Um dieses Kammerspiel der Seelen zu entfalten, nutzt von Peter Videotechniken (Bert Zander). Die Technik mit einer Live-Kamera (Jonas Schmieta) erlaubt vielerlei Perspektiven: die Szene wird hinter einem Gazevorhang – man kann sie ganz verschwommen erkennen – gespielt und auf dem Vorhang erscheinen die Gesichter in mehrfacher Vergrößerung: kein Operngesang mehr, der dem Zuschauer eine selbst gewählte und kulinarische Distanz erlaubt, sondern wütende, verzweifelte, glückliche, entschiedene, resignierte Gesichter. Immer wieder aber wechselt die Szene vor den Vorhang und dieses Wechselspiel ergibt neue spiegelartige Perspektiven für die Innen- und Außensicht. Neben vielen unter die Haut gehenden Höhepunkten ist sicher das Sextett einer, in dem die verzweifelten Verfolger – „neues Unheil jede Nacht“ – sich wie Schiffbrüchige nach vorne robben.

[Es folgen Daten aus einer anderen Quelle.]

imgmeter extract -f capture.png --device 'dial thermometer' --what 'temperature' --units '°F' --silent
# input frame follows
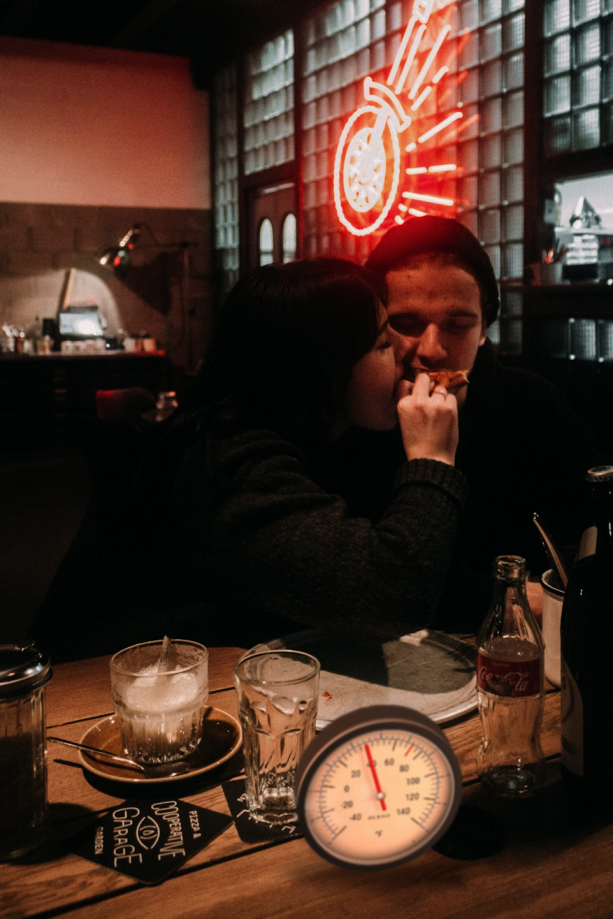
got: 40 °F
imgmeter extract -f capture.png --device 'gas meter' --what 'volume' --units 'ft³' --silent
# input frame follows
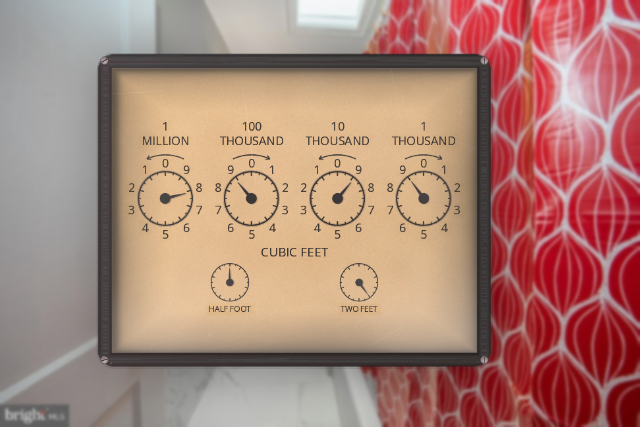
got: 788900 ft³
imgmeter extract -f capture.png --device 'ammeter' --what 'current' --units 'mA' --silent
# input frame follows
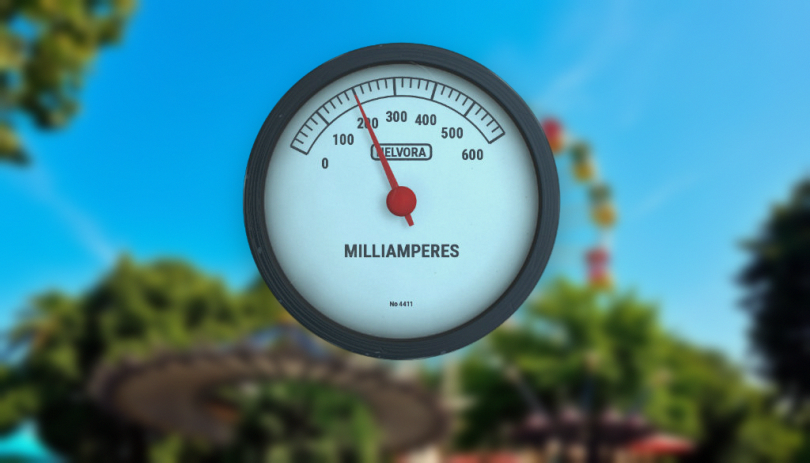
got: 200 mA
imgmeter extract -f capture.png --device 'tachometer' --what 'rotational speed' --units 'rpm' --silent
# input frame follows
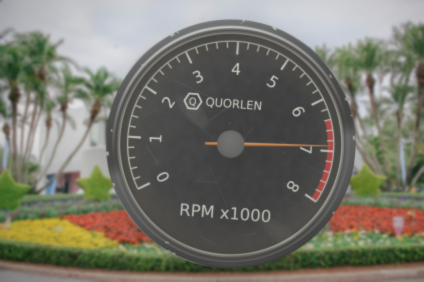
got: 6900 rpm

Kein Bühnenbild, keine historischen Kostüme, es ist also eine Gesellschaft ohne Geschichte. Das provoziert – auch da bleibt von Peter sich treu – die nackten Emotionen. Gesellschaftlich argumentiert von Peter kaum – dazu könnte man berechtigte Fragen stellen, denn drei gesellschaftliche Stände sind in der Oper ausdrücklich und sehr genau komponiert. Sehr genau ist auch durch die Entstehungszeit 1787 die Umbruchszeit des Feudalismus in eine bürgerliche Gesellschaft benannt. Don Giovanni zeigt sich nur in seinen Lederhandschuhen, wenn in ein wiedermal entsetztes Frauengesicht seine Hände fummeln und die Frauen ohne jegliche gesellschaftlichen Unterschiede weich und widerstandslos werden.
Leporello rollt alles in Kapiteln auf. Kapitel eins: Donna Anna, Kapitel zwei: Donna Elvira, Kapitel drei: Zerlina usw. Dieses quasi brechtsche Verfahren bildet den Rahmen für Leporellos Erzählung und Beobachtung. Er, der nur zu gern selber der Herr wäre, schließt mit seinem schallenden Gelächter am Ende den Rahmen (überzeugend und quirlig: Shavleg Armasi). Und in diesem Kontext gibt es auch durch den steinernen Gast (Michael Dries) keine transzendentale Instanz, sondern allerhöchstens das neue bürgerliche Moralgesetz, an dem sich alle gerieben haben. Nach dem tödlichen Händedruck mit dem einfach als alter Herr erscheinenden Komtur – nur reflektiert im entsetzten Gesicht Leporellos – verschwindet Don Giovanni ganz einfach und ist den Verfolgern wieder einmal entkommen.
Das alles funktioniert mit überragender Detailgenauigkeit, überragenden Sängerleistungen und spaltete das Publikum wie erwartet in Begeisterungsstürme und Buhs, die sich jedoch nicht so richtig durchsetzen konnten. Die Musik unter der Leitung von Benjamin Reiners erklang mehr als zufriedenstellend, es mangelte trotz oder gerade wegen groß-atmender Dimensionen mitunter an Feinheit und Delikatesse. Insgesamt ein großer Abend, der mehr Fragen stellte als Antworten gab.